Washington -- Treasury Secretary John Snow has tacitly but unmistakably abandoned Washington's longstanding support for a strong dollar in favor of a weak dollar that is getting weaker, though he continues to insist there has been no change in policy.

Stripped of the code words and elliptical references to "excessive volatility" in exchange rates, the message that Snow delivered over the weekend to finance ministers from Europe and Japan was that the dollar's plunge against the euro is just fine and that the dollar should now decline more rapidly against Asian currencies as well.

In so doing, the Bush administration has made a calculated economic and political choice. By condoning and even encouraging a cheap dollar, the administration is providing a big push to American exporters by making their products less expensive in foreign markets.
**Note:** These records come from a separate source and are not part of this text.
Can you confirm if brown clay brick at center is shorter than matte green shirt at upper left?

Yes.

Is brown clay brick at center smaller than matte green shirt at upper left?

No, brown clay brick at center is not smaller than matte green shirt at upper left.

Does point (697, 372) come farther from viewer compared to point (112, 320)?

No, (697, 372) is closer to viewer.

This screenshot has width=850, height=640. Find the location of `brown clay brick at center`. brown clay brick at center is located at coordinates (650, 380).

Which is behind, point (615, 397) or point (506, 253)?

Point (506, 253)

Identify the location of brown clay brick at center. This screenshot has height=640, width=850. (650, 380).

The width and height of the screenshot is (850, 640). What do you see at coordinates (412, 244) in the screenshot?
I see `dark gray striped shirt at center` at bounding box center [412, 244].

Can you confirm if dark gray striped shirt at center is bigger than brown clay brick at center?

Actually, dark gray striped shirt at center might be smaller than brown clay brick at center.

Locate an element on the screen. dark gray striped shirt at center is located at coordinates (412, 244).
That should encourage more hiring and lower unemployment leading up to the election. The only immediate losers are exporters in Europe and Asia who have to choose between cutting prices and losing market share in the United States.

But the long-term risks are substantial. At some point, a weaker dollar will inevitably lead to higher prices for imported goods -- almost all consumer electronics bought by Americans, most of their clothing, many of their cars and much of the oil that provides the fuel to drive them.

A much bigger risk is that a plunging dollar could contribute to a rise in interest rates, as foreign investors demand fatter risk premiums before agreeing to buy hundreds of billions of dollars worth of Treasury securities to finance America's high levels of indebtedness.

The United States needs to attract $1.5 billion a day in net capital inflows from abroad -- $500 billion a year more than it sends out -- which means that the world is being flooded by American IOUs at levels never seen before. The administration's huge budget deficits could increase that need for foreign capital even more, and higher interest rates would add billions of dollars to those deficits.